© Reuters. RBA Says Distribution of Possible Inflation Outcomes Has Widened
(Bloomberg) — Australia’s inflation outlook differs from many other advanced economies, the Reserve Bank said, while acknowledging that quicker consumer-price gains last quarter had altered the picture.
“The risks to the inflation forecast had changed, with the distribution of possible outcomes shifting upwards,” the RBA said in minutes of its November meeting Tuesday. Key uncertainties included the duration of global supply chain disruptions and how wages respond to very low unemployment, it said.
The comment reinforces the tension between central banks and markets over the likely trajectory of inflation, with traders urging policy makers to begin tightening to head off faster price growth. Australia’s central bank, like counterparts around the world, is grappling with whether a recent acceleration in inflation is temporary or more enduring.
Governor Philip Lowe has kept interest rates at 0.1% and reiterated that they will not be lifted until inflation is “sustainably” within the RBA’s 2-3% target, a goal he sees as unlikely to be met before 2024.
To reach the CPI target, “the labor market will need to be tight enough to generate materially higher wages growth than at the time of the meeting,” the central bank said today. “The board will not raise the cash rate until these criteria are met, and is prepared to be patient.”
The RBA abandoned its three year-yield target two weeks ago after faster-than-forecast inflation sparked a bond sell-off that sent short-term yields surging.
Its dovish stance has been challenged by rate traders, emboldened by rapid Covid-19 immunization rates and an earlier-than-expected reopening of the nation’s A$2 trillion ($1.5 trillion) economy. Market pricing now imply at least three rate increases next year with a chance of a fourth hike.

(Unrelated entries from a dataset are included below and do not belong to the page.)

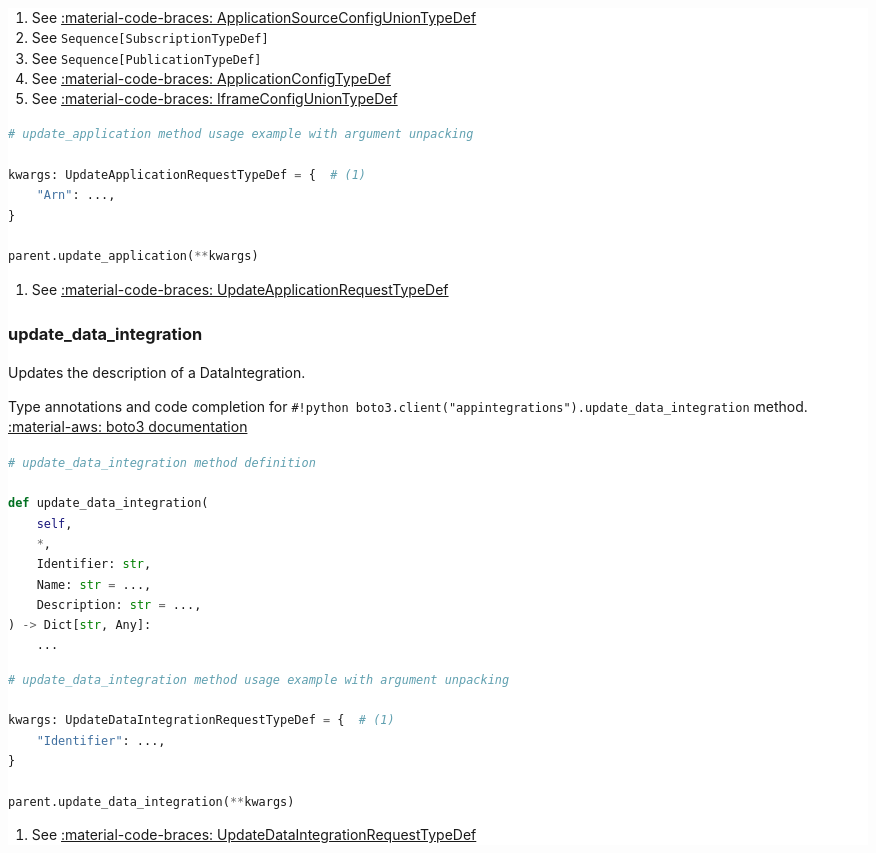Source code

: 1. See [:material-code-braces: ApplicationSourceConfigUnionTypeDef](#applicationsourceconfiguniontypedef)
2. See `Sequence[SubscriptionTypeDef]`
3. See `Sequence[PublicationTypeDef]`
4. See [:material-code-braces: ApplicationConfigTypeDef](./type_defs.md#applicationconfigtypedef)
5. See [:material-code-braces: IframeConfigUnionTypeDef](#iframeconfiguniontypedef)


```python
# update_application method usage example with argument unpacking

kwargs: UpdateApplicationRequestTypeDef = {  # (1)
    "Arn": ...,
}

parent.update_application(**kwargs)
```

1. See [:material-code-braces: UpdateApplicationRequestTypeDef](./type_defs.md#updateapplicationrequesttypedef)

### update\_data\_integration

Updates the description of a DataIntegration.

Type annotations and code completion for `#!python boto3.client("appintegrations").update_data_integration` method.
[:material-aws: boto3 documentation](https://boto3.amazonaws.com/v1/documentation/api/latest/reference/services/appintegrations/client/update_data_integration.html)

```python
# update_data_integration method definition

def update_data_integration(
    self,
    *,
    Identifier: str,
    Name: str = ...,
    Description: str = ...,
) -> Dict[str, Any]:
    ...
```

```python
# update_data_integration method usage example with argument unpacking

kwargs: UpdateDataIntegrationRequestTypeDef = {  # (1)
    "Identifier": ...,
}

parent.update_data_integration(**kwargs)
```

1. See [:material-code-braces: UpdateDataIntegrationRequestTypeDef](./type_defs.md#updatedataintegrationrequesttypedef)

Lowe is due to speak at 1:30 p.m. Sydney time on “Recent Trends in Inflation.”
The RBA reaffirmed its decision to continue with its A$4 billion a week bond program until mid February 2022, when it will be reviewed. This will be based on three considerations:
the actions of other central banks
how the domestic bond market is functioning; and
the actual and expected progress towards the goals for inflation and unemployment
The RBA is trying to push unemployment down toward 4% to spark faster pay gains and revive inflation.
Earlier this month, it upgraded its economic forecasts, now expecting underlying inflation to hit the 2.5% mid-point of its target by end-2023.